Michael Nagle/Bloomberg via Getty Images
L'inflation passe son prochain grand test mardi, et les résultats pourraient se répercuter sur tout, des rendements obligataires aux paris sur les baisses de taux. L'indice des prix à la consommation de juillet montrera si les pressions sur les prix s'atténuent — ou si les tarifs, les coûts des abris persistants et un marché du travail en refroidissement conspirent pour les maintenir en vie.
Le consensus prévoit une légère reprise : l'IPC global en hausse de 0,2% par rapport à juin, portant le taux annuel à 2,8%, et l'IPC de base — qui exclut l'alimentation et l'énergie — en hausse de 0,3% sur le mois et de 3% sur l'année.
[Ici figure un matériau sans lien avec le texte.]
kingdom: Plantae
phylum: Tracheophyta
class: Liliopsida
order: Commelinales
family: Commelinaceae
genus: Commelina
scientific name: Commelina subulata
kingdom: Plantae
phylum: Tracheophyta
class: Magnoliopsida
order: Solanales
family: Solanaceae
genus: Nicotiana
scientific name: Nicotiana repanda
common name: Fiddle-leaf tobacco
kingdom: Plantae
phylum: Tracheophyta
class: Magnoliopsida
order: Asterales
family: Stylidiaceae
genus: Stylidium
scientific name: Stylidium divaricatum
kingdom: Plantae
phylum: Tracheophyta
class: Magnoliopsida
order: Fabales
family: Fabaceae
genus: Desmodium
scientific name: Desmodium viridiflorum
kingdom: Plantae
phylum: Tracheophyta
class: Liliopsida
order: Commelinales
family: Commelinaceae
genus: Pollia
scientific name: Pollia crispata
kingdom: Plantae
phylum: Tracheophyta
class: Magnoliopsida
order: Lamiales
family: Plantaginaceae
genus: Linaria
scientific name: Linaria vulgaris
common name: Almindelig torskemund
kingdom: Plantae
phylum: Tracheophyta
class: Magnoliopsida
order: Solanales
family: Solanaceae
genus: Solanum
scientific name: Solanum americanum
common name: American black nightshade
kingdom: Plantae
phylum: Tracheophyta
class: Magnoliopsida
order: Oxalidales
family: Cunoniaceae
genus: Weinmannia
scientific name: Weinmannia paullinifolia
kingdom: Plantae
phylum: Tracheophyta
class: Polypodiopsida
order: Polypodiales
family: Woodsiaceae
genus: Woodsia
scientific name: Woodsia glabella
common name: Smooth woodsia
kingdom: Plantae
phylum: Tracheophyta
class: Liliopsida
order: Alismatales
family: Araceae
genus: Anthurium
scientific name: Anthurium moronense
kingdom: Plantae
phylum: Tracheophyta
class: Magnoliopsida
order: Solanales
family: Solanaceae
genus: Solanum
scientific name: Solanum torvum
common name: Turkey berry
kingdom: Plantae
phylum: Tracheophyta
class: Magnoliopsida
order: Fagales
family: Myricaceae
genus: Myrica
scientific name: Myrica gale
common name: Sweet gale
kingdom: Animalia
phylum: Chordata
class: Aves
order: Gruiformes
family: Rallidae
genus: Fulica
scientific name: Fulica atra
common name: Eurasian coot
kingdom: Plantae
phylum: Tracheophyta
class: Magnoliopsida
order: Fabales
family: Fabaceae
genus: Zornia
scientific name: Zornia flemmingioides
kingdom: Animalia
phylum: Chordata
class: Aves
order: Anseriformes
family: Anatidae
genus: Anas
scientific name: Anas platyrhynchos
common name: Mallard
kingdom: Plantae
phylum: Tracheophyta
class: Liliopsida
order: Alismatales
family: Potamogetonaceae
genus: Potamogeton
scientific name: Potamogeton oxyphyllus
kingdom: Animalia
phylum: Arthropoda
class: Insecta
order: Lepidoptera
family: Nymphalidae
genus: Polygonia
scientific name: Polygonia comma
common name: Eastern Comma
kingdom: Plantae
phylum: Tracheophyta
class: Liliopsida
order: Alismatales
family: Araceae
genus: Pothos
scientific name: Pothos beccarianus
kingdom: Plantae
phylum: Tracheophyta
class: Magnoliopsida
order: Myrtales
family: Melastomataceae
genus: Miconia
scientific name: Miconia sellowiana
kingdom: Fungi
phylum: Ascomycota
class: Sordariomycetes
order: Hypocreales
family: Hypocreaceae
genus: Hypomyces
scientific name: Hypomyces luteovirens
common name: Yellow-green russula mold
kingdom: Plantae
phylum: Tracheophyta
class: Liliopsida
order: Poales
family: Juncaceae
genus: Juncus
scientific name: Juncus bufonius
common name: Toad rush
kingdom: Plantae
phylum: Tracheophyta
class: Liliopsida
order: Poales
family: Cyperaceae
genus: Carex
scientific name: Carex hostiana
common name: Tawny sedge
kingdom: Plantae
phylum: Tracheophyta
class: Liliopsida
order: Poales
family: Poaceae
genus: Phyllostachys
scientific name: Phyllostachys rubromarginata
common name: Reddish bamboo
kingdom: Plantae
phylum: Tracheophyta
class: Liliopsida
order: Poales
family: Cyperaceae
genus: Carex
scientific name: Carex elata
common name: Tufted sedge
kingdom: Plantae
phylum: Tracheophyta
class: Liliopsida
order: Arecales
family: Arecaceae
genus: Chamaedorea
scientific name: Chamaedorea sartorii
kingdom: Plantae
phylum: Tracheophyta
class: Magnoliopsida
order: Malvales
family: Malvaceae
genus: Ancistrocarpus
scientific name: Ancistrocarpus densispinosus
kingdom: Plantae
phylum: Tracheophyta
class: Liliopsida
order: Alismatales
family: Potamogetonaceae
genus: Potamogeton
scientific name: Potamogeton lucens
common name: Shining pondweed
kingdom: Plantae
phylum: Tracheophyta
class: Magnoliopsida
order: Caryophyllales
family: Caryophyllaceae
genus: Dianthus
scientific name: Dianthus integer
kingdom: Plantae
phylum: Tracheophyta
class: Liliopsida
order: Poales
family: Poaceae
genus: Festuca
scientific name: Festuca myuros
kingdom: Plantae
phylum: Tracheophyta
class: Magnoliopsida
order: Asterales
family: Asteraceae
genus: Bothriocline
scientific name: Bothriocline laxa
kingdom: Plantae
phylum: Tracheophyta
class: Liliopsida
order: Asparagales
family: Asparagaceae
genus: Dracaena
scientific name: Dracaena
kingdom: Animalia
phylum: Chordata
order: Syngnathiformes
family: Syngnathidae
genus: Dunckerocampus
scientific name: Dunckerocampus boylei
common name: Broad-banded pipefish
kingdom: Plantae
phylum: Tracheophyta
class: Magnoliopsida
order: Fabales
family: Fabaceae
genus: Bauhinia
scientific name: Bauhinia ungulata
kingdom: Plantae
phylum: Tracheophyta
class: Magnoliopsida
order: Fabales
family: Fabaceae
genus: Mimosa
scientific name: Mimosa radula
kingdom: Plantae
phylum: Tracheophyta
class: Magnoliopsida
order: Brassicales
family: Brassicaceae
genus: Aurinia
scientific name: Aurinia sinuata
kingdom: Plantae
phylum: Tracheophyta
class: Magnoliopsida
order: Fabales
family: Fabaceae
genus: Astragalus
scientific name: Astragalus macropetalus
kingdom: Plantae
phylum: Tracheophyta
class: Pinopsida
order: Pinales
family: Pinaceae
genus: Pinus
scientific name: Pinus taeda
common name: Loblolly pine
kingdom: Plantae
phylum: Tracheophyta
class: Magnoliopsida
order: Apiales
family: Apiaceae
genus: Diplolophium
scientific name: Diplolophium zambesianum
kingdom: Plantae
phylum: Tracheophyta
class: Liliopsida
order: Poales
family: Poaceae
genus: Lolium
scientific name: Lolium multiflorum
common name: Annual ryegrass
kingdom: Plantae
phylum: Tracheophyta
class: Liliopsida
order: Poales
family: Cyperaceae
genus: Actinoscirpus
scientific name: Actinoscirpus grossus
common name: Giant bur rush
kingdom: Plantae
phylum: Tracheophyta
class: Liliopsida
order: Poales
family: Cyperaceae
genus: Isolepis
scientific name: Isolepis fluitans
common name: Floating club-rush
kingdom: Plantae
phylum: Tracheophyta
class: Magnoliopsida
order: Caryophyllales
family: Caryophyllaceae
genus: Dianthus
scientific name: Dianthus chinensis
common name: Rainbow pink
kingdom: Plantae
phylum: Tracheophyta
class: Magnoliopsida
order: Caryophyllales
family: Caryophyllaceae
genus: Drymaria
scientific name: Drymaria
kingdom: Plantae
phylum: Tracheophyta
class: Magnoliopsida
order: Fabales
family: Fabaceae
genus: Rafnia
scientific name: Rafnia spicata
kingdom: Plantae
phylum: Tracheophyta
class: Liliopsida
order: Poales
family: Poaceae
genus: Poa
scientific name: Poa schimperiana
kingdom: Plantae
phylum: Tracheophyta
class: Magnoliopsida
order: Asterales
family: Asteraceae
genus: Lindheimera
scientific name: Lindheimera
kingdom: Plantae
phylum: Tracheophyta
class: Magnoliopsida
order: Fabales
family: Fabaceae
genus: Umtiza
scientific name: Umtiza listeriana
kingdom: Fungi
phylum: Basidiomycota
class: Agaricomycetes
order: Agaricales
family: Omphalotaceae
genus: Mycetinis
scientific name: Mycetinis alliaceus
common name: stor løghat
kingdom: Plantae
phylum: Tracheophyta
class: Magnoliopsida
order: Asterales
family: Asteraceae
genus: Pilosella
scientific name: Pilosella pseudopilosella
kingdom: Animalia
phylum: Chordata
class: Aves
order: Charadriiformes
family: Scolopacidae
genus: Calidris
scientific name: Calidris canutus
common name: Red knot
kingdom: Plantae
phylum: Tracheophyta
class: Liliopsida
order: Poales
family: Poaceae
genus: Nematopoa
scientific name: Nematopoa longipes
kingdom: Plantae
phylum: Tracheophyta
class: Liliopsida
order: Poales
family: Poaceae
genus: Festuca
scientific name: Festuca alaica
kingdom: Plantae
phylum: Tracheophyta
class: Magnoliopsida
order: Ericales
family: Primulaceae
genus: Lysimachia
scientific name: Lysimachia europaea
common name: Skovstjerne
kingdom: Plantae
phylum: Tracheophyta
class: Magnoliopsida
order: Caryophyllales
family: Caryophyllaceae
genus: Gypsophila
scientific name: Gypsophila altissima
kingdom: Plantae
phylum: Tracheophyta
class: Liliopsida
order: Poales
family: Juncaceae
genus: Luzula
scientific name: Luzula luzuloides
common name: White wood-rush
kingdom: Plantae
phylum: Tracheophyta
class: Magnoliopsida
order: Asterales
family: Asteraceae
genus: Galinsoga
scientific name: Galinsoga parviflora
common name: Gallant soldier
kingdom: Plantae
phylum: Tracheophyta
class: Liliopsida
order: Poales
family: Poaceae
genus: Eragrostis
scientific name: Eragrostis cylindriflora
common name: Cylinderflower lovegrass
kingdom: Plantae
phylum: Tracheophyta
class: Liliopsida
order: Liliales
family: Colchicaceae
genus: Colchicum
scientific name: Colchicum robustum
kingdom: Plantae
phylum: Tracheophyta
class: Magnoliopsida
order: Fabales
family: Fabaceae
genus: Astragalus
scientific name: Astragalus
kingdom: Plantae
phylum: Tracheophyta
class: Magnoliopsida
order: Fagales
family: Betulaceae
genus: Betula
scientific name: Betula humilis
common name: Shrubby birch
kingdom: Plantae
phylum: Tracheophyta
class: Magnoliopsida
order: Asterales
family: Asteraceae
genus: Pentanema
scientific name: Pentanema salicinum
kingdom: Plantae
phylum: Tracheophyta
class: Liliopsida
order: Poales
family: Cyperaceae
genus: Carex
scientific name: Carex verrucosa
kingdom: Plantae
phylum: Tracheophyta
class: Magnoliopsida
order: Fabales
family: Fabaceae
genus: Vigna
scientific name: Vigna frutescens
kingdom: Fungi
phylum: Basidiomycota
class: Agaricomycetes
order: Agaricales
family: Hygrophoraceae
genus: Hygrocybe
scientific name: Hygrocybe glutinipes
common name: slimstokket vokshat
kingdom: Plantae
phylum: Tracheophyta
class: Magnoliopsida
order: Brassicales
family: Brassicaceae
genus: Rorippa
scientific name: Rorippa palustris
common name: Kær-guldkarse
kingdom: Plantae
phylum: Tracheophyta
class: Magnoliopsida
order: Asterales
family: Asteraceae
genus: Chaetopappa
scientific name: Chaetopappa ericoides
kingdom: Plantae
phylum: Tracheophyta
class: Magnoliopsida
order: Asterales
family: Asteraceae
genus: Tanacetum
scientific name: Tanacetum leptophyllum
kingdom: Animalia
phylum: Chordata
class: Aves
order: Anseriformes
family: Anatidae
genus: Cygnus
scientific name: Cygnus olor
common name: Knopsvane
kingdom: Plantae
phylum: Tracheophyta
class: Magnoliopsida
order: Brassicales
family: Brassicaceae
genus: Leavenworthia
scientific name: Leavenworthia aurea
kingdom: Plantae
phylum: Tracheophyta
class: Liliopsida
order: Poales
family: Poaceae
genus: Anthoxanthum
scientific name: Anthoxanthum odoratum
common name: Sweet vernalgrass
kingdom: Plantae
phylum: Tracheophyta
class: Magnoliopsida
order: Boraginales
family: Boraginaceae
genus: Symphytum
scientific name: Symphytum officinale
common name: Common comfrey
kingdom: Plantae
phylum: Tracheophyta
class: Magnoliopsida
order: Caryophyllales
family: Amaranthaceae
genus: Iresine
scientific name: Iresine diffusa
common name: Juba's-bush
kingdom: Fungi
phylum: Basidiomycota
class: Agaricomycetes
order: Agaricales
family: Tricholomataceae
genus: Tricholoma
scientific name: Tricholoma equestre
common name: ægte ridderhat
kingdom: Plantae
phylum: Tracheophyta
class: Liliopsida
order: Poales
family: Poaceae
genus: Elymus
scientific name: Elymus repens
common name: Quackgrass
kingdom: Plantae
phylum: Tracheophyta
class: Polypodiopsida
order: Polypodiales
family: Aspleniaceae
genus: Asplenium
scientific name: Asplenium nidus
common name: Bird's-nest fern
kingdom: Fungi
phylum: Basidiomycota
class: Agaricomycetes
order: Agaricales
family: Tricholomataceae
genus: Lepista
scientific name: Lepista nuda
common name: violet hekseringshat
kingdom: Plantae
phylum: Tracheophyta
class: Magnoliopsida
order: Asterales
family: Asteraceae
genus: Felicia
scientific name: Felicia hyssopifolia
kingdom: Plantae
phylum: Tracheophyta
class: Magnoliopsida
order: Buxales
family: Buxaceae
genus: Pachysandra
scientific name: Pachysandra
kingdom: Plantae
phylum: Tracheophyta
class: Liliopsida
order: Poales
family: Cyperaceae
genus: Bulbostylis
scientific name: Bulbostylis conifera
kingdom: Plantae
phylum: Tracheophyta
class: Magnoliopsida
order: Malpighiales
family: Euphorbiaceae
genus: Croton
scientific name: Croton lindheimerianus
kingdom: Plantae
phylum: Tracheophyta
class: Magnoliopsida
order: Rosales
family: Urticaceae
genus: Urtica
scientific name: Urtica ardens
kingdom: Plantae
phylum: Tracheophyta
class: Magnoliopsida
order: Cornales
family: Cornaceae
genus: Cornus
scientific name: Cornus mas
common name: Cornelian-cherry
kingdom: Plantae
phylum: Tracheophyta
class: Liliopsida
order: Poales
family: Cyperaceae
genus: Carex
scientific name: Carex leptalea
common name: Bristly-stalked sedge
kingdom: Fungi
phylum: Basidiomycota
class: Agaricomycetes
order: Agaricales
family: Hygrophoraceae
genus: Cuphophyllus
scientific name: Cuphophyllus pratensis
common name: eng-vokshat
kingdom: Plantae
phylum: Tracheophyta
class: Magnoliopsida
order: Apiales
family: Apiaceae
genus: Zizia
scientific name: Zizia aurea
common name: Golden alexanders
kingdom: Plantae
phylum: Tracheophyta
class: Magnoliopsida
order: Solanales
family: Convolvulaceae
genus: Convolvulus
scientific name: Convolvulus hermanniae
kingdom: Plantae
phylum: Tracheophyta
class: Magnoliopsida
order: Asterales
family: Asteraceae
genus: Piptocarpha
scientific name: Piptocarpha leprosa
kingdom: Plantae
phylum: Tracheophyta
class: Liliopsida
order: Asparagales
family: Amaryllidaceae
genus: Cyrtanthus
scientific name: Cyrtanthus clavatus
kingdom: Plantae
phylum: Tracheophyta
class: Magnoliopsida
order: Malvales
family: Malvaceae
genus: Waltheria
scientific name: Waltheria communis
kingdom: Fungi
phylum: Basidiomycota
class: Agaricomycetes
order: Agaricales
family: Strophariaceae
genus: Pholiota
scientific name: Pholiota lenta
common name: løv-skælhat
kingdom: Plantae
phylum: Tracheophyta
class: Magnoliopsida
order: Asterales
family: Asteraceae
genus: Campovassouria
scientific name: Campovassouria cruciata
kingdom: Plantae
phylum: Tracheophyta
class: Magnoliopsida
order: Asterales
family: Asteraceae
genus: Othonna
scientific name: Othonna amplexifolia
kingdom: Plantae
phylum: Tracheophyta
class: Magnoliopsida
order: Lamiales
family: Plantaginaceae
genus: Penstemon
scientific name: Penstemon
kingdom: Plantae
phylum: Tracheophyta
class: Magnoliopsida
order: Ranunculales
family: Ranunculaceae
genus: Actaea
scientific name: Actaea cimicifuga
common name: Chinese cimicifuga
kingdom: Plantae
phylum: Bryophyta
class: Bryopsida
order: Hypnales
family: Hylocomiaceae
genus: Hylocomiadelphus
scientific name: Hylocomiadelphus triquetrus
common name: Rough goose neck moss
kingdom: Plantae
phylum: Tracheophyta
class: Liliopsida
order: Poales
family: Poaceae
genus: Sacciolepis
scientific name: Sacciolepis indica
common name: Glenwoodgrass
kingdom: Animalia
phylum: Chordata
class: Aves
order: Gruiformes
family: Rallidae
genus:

C'est un peu plus rapide que le rythme de juin, et un rappel que les pressions sur les coûts induites par les tarifs se font toujours sentir dans l'économie. Les coûts des abris demeurent le principal moteur de l'inflation de base, mais ils ne sont plus les seuls : les tarifs sur une large gamme de marchandises importées, allant des meubles et des vêtements aux pièces automobiles, commencent à apparaître dans les données.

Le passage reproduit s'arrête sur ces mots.